In other words, it’s a mixture of raunchy comedy that makes guys howl with the romantic comedy that makes girls swoon.  Call it the best of both worlds, but such a combination doesn’t make the great equalizing date movie a great movie.  The hybrid has a bit of an uneasy consistency, mainly because the belly laughs come to a screeching halt as soon as Wiig’s Irish-accented love interest comes on screen.  Maybe it’s just the critic in me that’s rom-com weary or the male in me that doesn’t really care how the girl inevitably winds up with the guy, but the cliched romance could easily have been excised to maximize the laughs.  (Not to mention it could cut down on the length, which is over 2 hours – epic length in terms of comedic films.)
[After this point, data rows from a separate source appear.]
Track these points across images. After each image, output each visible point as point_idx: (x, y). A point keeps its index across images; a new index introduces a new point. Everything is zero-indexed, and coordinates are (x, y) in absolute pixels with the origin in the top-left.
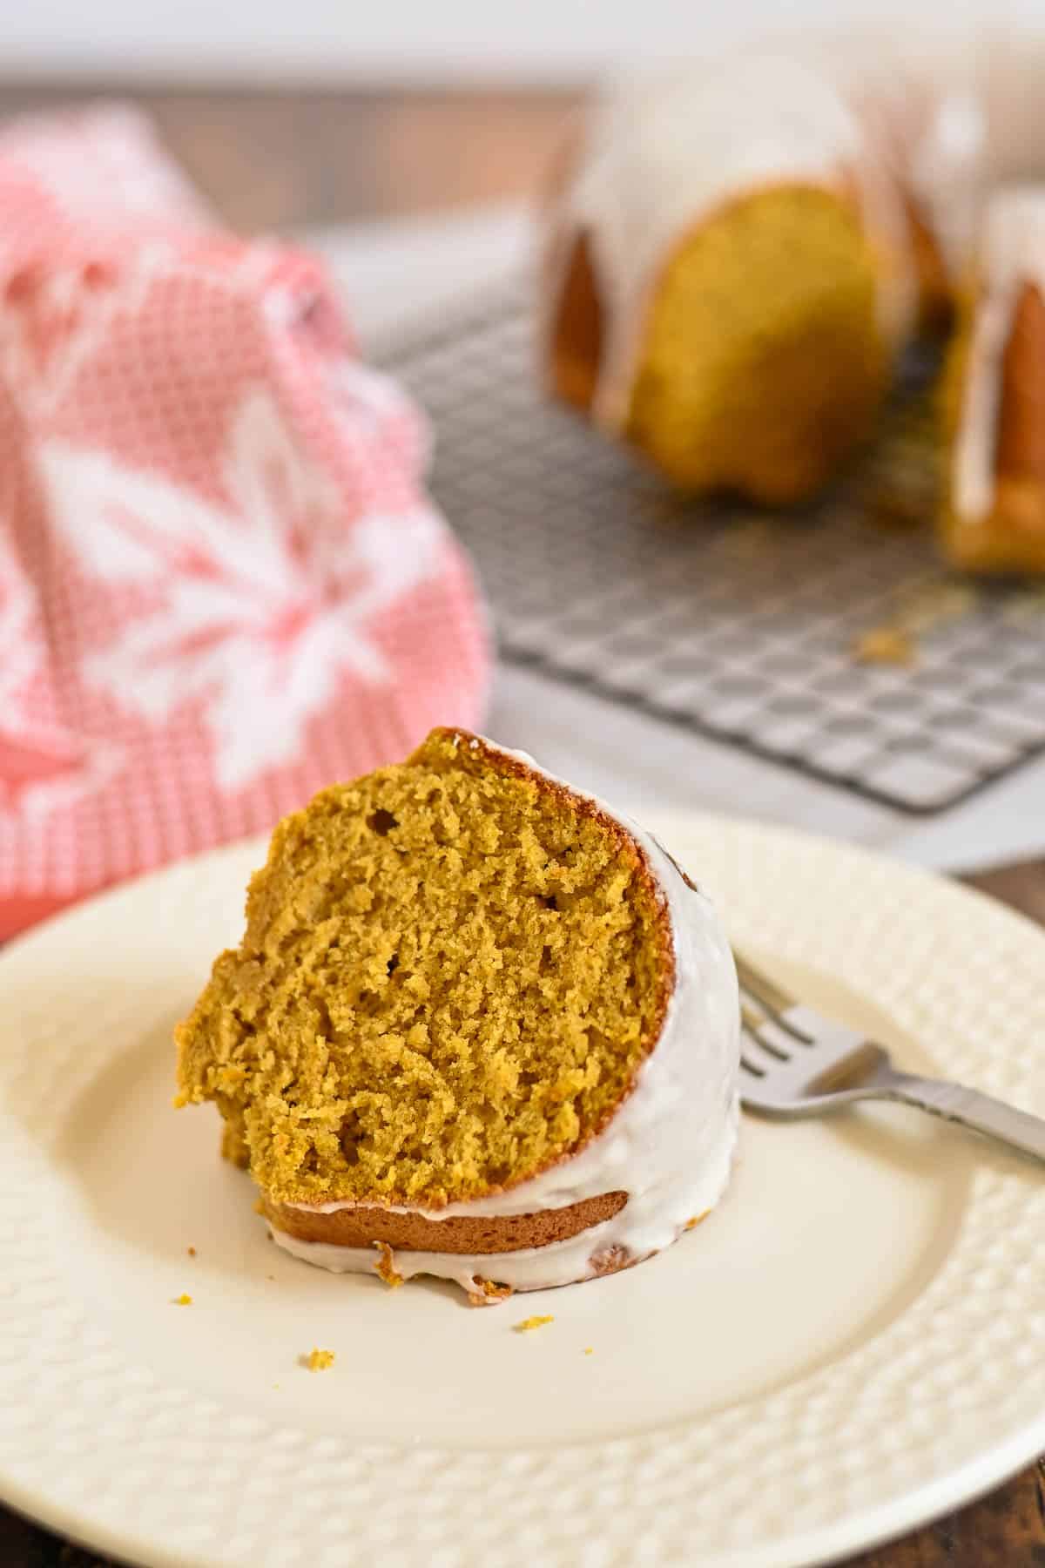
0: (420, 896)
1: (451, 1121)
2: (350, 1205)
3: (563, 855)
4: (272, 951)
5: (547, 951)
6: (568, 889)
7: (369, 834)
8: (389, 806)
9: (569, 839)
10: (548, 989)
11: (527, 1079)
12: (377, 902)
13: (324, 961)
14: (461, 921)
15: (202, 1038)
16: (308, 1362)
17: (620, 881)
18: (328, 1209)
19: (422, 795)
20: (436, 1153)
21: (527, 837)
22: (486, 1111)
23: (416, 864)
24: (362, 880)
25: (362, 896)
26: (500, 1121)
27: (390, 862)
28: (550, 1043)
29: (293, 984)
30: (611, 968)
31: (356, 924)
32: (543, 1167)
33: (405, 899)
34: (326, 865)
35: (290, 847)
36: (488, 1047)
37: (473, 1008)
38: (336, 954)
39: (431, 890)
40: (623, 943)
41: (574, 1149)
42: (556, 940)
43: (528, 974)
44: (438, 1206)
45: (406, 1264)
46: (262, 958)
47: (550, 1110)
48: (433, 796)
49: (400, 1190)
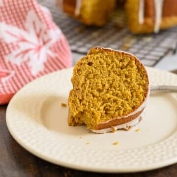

So rather than endlessly compare “Bridesmaids” to “The Hangover,” I’ll let it stand on its own merit.  The credit for the laughs, both shocking and sensitive, goes to star and co-writer Kristen Wiig, who after years of stealing the show finally gets to be the show.  I feel very vindicated seeing her success after being a vocal advocate since 2005 when she joined “Saturday Night Live” and a written advocate ever since beginning to blog in 2009 (from “Extract” to “Whip It” to “Adventureland” to “Date Night” and even amidst the dung that was “MacGruber”).  But this shouldn’t be about me; it should be about her.  This is her big moment, and I hope she uses it to fly higher than previous female “SNL” comediennes like Tina Fey and Amy Poehler.